Don’t get me wrong, not all agents are evil people. I have actually known one that was a decent person. One…

SPACE’S ATF REFORM LEGISLATION GAINS SUPPORT OF 100 DEFENDERS OF THE SECOND AMENDMENT

07/09/09

– Cosponsor List Crosses 100 in This Congress –

WASHINGTON, D.C. – Hailing a major milestone in the effort to protect law-abiding gun dealers from excessive and overzealous actions on the part of the Bureau of Alcohol, Tobacco, Firearms, and Explosives (BATFE), Congressman Zack Space (OH-18) today announced that his BATFE reform legislation has gained the support of over 100 Members of Congress. While the size of a cosponsorship list does not guarantee a vote on the bill, gaining 100 bipartisan cosponsors shows widespread support and momentum.

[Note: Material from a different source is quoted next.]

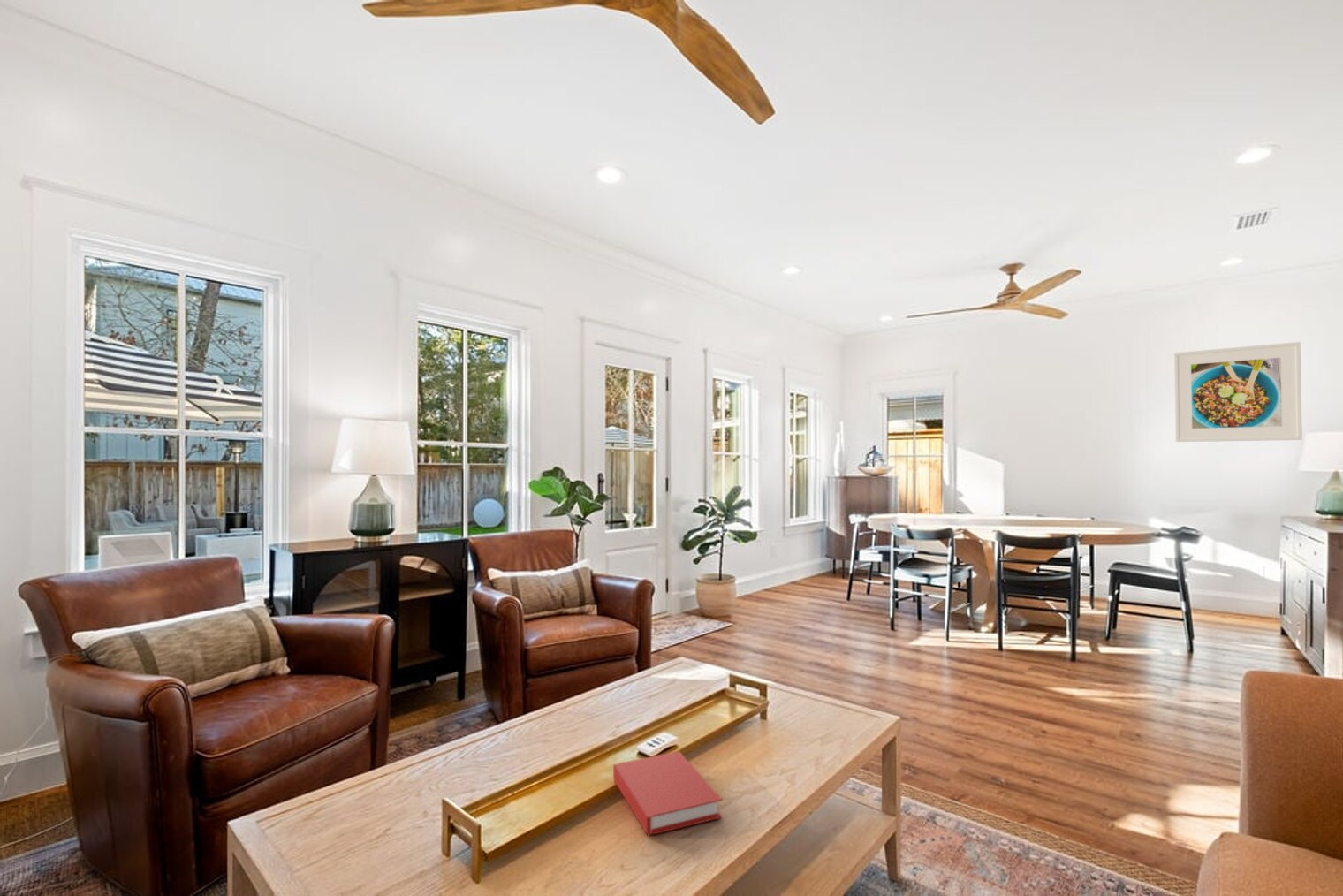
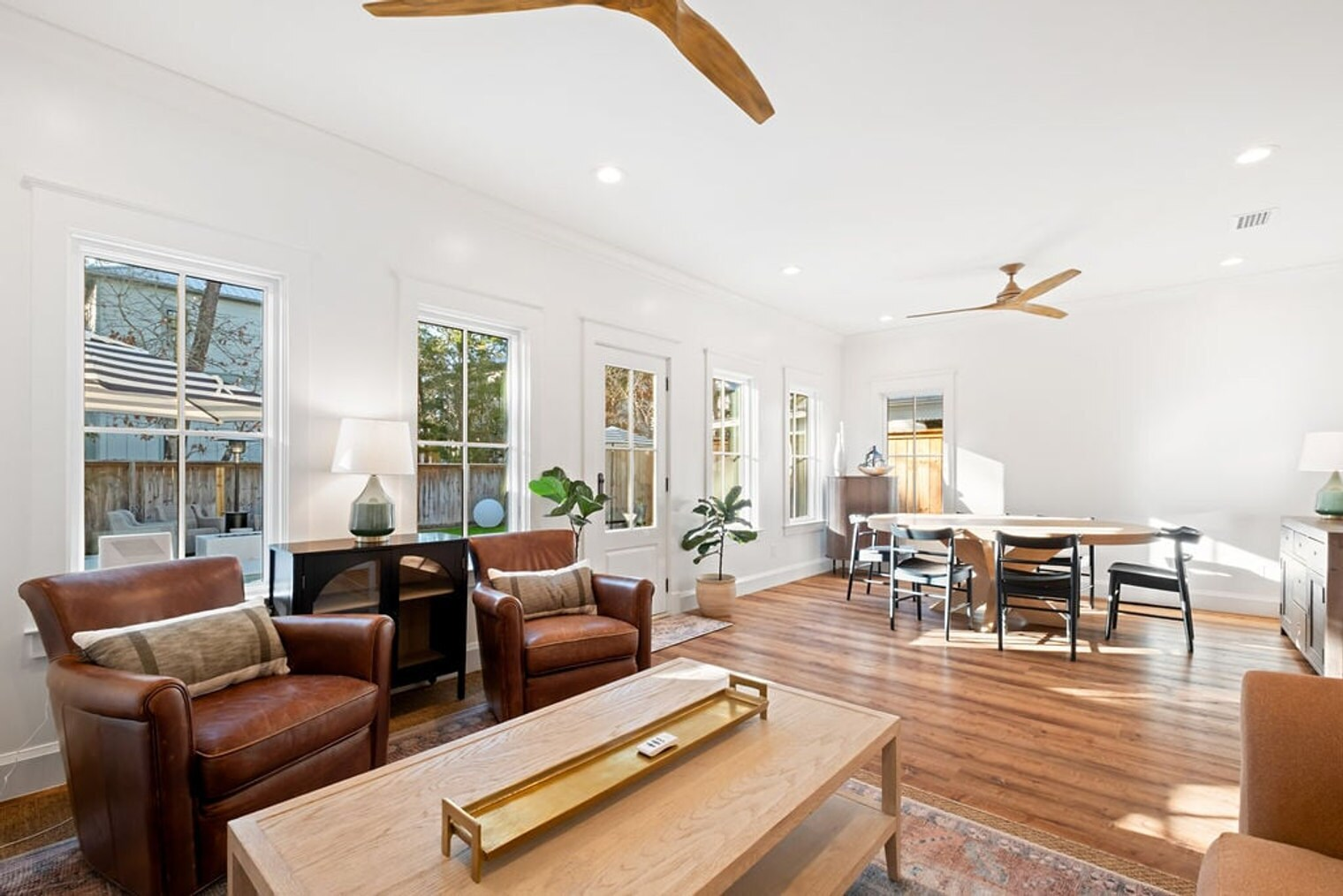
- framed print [1173,341,1303,443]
- book [612,750,723,837]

“My colleagues are waking up to the assault on the Second Amendment being perpetrated by a culture within the ATF that rewards agents for denying gun licenses,” Space said. “I applaud their willingness to stand up to protect law-abiding citizens from overzealous federal agents.”

“Every day that goes by without action on this issue is another day of lost liberty. ATF reform cannot wait. Crossing this milestone will only redouble my efforts to show House leadership that we are serious about this bill,” Space continued.

The bipartisan BATFE Reform and Firearms Modernization Act of 2009, which Space introduced with Rep. Steve King (IA-05), would replace the all-or-nothing rules for punishment with a graduated system, remove promotion guidelines that reward agents for the quantity of arrests and citations, and it would require the BATFE to establish intent behind minor violations. BATFE regulations now are so restrictive that if a person writes “y” instead of “yes” on a gun purchase form, the application is frequently rejected.

This legislation would:
  • Create a system to provide more flexibility in punishing those who are found to have violated gun sales laws.
  • Establish a solid legal requirement for determining the willful violation of the law.
  • Create specific sentencing guidelines for dangerous felons convicted of a gun offense.
  • Set limitations on the availability of electronic gun owner information to protect the privacy of law-abiding citizens.
  • Allow security companies and ammunition manufacturers to purchase machine guns for product testing and international security personnel training.
  • Ease the restriction on the importation of replacement parts for semiautomatic rifles.
  • Direct that a suspension or fine be vacated if a court determines a licensee did not willfully violate the law with attorney’s fees awarded to a cleared defendant.
  • Direct that the number of warnings, amount of fines, or suspensions or revocations shall not be a factor in firing, promoting, or transferring agents.

Although not identical, this legislation is similar to a bill Congressmen Space and Steve King (IA-05) introduced during the 110th Congress.

Congressman Space has represented Ohio’s 18th Congressional District since 2007. He is working to restore integrity to the office and create the conditions to bring new industry and jobs to Ohio.